In the past few weeks I have had some very difficult images to restore. There were even times when I doubted my own ability as a restorer but I persisted and would love to share this particular image with you.
The original image appears to have been water damaged and at one time stuck behind glass. It had some surface mould and was warped. Some areas of the original image had a mottled glossy texture whilst there were sections where the emulsion of the fibre based paper had completely torn away. It wasn’t in good shape at all.
If you look closely at the image you will notice that it is also one from that era when photographers ‘drew’ outlines around underexposed areas or superimposed them in the darkroom to define borders and to highlight features.

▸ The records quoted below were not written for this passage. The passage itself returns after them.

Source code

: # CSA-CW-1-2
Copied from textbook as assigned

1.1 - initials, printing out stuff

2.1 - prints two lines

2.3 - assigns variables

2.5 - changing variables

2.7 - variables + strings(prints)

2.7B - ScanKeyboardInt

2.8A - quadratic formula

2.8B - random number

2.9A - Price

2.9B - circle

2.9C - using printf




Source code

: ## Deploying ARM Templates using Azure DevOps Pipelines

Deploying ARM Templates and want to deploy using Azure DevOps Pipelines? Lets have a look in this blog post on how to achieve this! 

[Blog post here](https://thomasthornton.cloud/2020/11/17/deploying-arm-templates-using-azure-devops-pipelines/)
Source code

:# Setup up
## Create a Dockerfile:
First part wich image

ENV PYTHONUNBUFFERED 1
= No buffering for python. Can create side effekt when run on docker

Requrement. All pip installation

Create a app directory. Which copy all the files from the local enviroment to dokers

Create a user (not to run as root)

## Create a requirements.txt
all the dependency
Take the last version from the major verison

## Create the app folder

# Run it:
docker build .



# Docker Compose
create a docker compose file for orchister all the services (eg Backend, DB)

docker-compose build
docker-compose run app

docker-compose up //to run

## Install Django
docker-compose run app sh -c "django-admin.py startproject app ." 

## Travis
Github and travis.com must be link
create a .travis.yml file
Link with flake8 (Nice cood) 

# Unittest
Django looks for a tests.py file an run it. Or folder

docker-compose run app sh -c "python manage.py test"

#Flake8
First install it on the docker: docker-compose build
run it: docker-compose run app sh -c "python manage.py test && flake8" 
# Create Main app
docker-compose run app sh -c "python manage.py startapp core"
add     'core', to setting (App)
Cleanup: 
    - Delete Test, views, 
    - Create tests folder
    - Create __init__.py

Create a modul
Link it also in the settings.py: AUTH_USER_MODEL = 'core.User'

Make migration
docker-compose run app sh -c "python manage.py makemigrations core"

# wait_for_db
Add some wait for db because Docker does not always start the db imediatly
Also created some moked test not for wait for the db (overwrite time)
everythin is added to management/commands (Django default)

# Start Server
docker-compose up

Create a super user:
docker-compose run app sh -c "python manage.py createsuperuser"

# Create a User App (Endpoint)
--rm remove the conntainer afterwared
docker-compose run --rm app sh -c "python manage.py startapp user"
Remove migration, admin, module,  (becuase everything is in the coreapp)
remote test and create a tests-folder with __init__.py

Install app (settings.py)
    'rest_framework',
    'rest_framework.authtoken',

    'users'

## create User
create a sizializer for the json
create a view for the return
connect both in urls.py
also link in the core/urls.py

In this image, the feet of both boys had received such treatment plus areas around the older boy’s jacket and his younger brother’s head. I often find such features endearing; they remind me of the struggles faced by early photographers and photo retouchers, but in this case, the feet appeared to be floating in the foreground and disconnected from the boy. The youngest girl’s feet were almost entirely missing and let’s not forget the damaged emulsion on her older sister’s face. Sadly, this section of the image was mostly gone.
Thankfully, I was supplied with a second image of the children, taken approximately three years later which I was able to use as a reference.
When I make my black and white adjustments, I mix colour channels which sometimes helps to eliminate damage such as mould spots and stains.
Next came the very long and sometimes challenging task of repairing all of that damage. I do not recall how many hours I spent doing this. I would get ‘lost’ in the image. I was a little sneaky with the feet of the youngest girl and of the older boy. For these, I photographed my own daughter and son’s feet and used them to replace the original feet.
Next, I needed to add colour. This is the fun part. I have mentioned previously how much I love hand colouring images. I enjoyed it back in the days of oil colours and cotton wool and still do today, even though it is all done digitally.
There are quite a few different methods for adding colour. I start by adding a sepia tone to my portrait images, just as I would have with the traditional method. This adds a warmth to the image and makes it easier to achieve realistic skin tones.
I then create a new layer with a colour blending mode for every colour, paint the chosen colour, then adjust the layer opacity accordingly. By ensuring each colour is on it’s own layer, I can easily adjust the hue, saturation or opacity at any time without affecting all other colours.
And here is the final image;
Colour really brings the image back to life don’t you think?
It is such a lovely photograph which will hopefully now survive for many more years to come.